══ Text under study

Relationships matter

As uncomfortable as the experience may be, these visits are incredibly important in maintaining a link between parent and child, as well as in the rehabilitation of the prisoner. The most recent official estimates in the UK indicate that strong family ties can reduce the likelihood of someone reoffending by 39%; but it is also true that children of prisoners have about three times the risk of mental health problems and/or anti-social behaviour compared to their peers.

The message that Families Outside want us to take away from the visit is that communication and honesty are of paramount importance, as children who are not told a parent is in prison are more likely to struggle with that absence than those who are informed.

On the flip side, schools often don’t understand why a pupil’s behaviour may suddenly deteriorate as at present, education authorities in the UK are not automatically told a child’s parent is inside. Young people who were interviewed for a recent report said that it helped that a teacher knew that their mum or dad was in prison as they could then confide in a trusted adult.

“A big part of what we are trying to do is give teachers confidence to reach out to children and their families knowing they have the ability to talk about this subject in a sensitive way, so that it’s not the elephant in the room,” says Mr Haines. “It is much better that the subject is talked about openly, and to facilitate discussion by focusing on relationships – mum is mum and dad is dad – rather than the offence the person has committed.”

Although it is difficult to quantify the success of the scheme, Haines reports that anecdotally, teachers are helping create closer links between school and prison. “A teenage boy had seen a poster about our services and contacted us,” he adds. “His dad, who was in prison, had been an important figure in the boy’s education and now he was going through a difficult time in school.

“We managed to arrange a video conference call through the school, and this had a major impact on his studies and his future educational decisions. Knowing that dad was involved had a positive influence on all of that.”

Although Families Outside only operates within Scotland, other organisations can offer support in the rest of the United Kingdom. For example, children’s charity Barnardo’s, which through a Freedom of Information request discovered that 500,000 visits were made to prison by children in England and Wales in 2013, runs 13 specialist services in prisons and communities across England and Wales to support children. Action for Prisoners’ and Offenders’ Families (part of Family Lives) supports professionals to be more effective by providing expertly tailored information about news and training, and producing specialist events and resources.

Advice for teachers who has a pupil with a parent in prison

• In the UK there is no process which will inform a school if a pupil has a parent in prison; you might therefore not initially know why a young person has suddenly become more withdrawn, why their life might have become more chaotic and why they come into class looking exhausted.

• If a student confides that a parent has been imprisoned, keep the information to a need to know basis, as shame could be a major element of their distress – but talk openly to the child about the situation.

• Be understanding if the young person is tired or homework isn’t returned in time. They might have spent a long time travelling to visit their parent the night before.

• Children can be an important part of a parent’s rehabilitation, and just because someone is imprisoned, it doesn’t mean they lose interest in their offspring. Keep them in the loop; is it possible to send report cards to the parent in prison, or can a Skype link be established?

• Schools can also help by being flexible if a child needs to leave school early to visit a parent in prison; maintaining the parental bond can be just as important as academic achievement.

• Children might just want a trusted adult to be a non-judgemental listener who is outside of the family dynamic.

Gordon Cairns is an English and forest school teacher, who works in a unit for secondary pupils on the Autism Spectrum Disorder. He also writes about education, society, cycling and football for a number of publications.

════
══ Record set

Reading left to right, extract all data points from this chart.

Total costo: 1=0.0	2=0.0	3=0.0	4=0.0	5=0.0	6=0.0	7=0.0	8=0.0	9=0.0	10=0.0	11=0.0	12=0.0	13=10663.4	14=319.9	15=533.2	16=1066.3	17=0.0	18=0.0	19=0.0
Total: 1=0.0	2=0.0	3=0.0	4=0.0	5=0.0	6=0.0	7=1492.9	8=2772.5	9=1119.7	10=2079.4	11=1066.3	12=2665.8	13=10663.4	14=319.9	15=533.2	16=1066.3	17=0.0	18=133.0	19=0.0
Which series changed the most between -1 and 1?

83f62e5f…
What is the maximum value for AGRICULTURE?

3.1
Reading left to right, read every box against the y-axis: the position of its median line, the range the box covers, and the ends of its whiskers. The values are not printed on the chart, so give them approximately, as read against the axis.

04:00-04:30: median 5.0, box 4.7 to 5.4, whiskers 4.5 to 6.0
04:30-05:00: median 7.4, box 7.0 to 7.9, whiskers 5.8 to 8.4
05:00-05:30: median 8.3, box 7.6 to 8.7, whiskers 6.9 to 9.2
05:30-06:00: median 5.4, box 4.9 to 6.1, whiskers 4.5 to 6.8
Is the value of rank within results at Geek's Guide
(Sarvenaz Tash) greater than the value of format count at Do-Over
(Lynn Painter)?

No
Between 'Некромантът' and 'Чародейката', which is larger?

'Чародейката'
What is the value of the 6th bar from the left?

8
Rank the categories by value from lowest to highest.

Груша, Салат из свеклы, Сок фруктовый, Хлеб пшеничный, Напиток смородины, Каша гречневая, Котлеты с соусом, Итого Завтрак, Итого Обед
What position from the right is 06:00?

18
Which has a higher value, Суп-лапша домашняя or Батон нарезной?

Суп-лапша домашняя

════

Copy word for word the part of the article above about children with a parent in prison, starting with "The message that" and going on through "who are informed.".

The answer:
The message that Families Outside want us to take away from the visit is that communication and honesty are of paramount importance, as children who are not told a parent is in prison are more likely to struggle with that absence than those who are informed.